Color in the film is used to exhibit the realism used in the film. The colors are generally dull; they are very naturalistic, organic, and bland greens and browns, to blend in with the desert like setting. The colors and tones of the settings, props, and costumes all blend together as one realistic style of image. This fits the plot line because the film calls for a more realistic style. It adds to the intensity of the characters because they are very believable. They could have existed, they could have been real.
Contrast is prevalent in almost every scene in There Will Be Blood, especially when looking at lighting. High key lighting is used in many shots, some even being almost overexposed. Where as other scenes use more low key lighting, even to the point of almost being underexposed. These extreme differences represent the dynamics of the film. It is a constant rotation between the intense and calm sequences.

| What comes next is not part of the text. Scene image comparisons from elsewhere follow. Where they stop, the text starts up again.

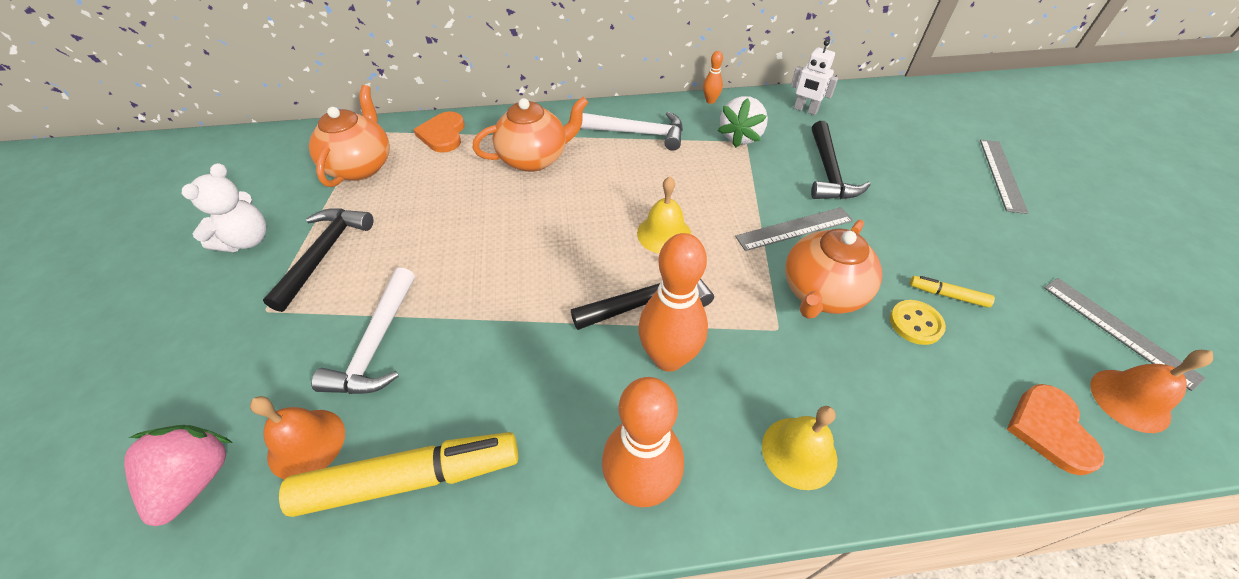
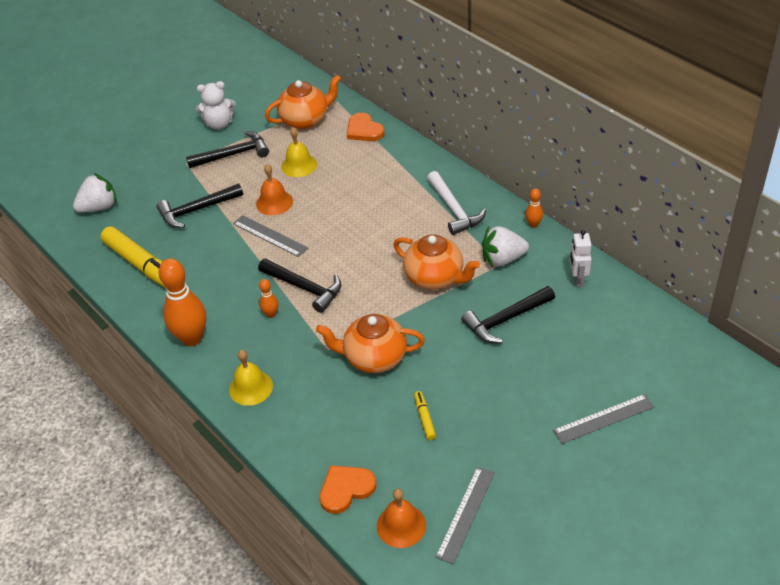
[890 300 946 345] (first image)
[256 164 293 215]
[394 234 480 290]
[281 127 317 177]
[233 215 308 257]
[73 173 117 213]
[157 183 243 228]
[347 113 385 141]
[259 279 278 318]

The practical effects used in conjunction with the sets and props create a visual masterpiece that aids in telling the story. Although surely an accomplishment in itself, the practical effects are necessary for There Will Be Blood to work as a film. The story could not be told in the same way it was if the filmmakers weren’t able to have oil shoot out of the ground, or have a tower engulfed in flames. The film would not be the same experience without them and there wouldn’t be as profound of an effect. These set pieces visually tell the story as imperative elements of mise-en-scène.
Arguably the greatest cinematic element of There Will Be Blood is performance. The performances of Daniel Day-Lewis and Paul Dano carry the film to the next level. With regard to mise-en-scène, both actors visually tell the story with their movements, gestures, and statures. Daniel Day-Lewis’s stature changes throughout the film to show his character’s transformation. In the beginning, he would stand straight and confident, but by the end, he is seen hunched over and weak. This represents how the character of Daniel is consumed by greed and eventually corrupted. Eli, on the other hand, is shown as kind of the weak guy throughout the whole film. The movements in the fight scenes are unique in that the audience only truly sees a brutal scene at the very end, where Eli’s head is smashed. Before that, the fighting isn’t very brutal and at times, it seems somewhat childish with the smacking, pushing around, and throwing between the two characters. This style of fighting represents the two character’s motivations. Niether of them is devoted to taking out the other, they are rather competing against each other and in that process, things get ugly. These physical interactions help enhance the audience’s understanding and perspective of the relationship between Daniel Plainview and Eli Sunday.
Mise-en-scène undoubtedly is a major component and selling point of There Will Be Blood. Most visibly, the use of oil as a motif helps bring the film full circle and adds that depth to the story. The other set pieces promote the plot and allow a setting for the film to flourish. The lighting portrays a sense of night and day contrast. The colors, along with the set pieces, bring a sense of realism to the screen. The remarkable performances of Daniel Day-Lewis and Paul Dano bring their characters to life and use physicality to bring meaning to their actions. All the cinematic elements are beautifully and deliberately crafted to bring the meaning and themes of the film together. Although many mise-en-scène techniques are used in this story of greed, most visibly is the use of sets and props, contrast, and performance to make the film quite an exceptional work of art.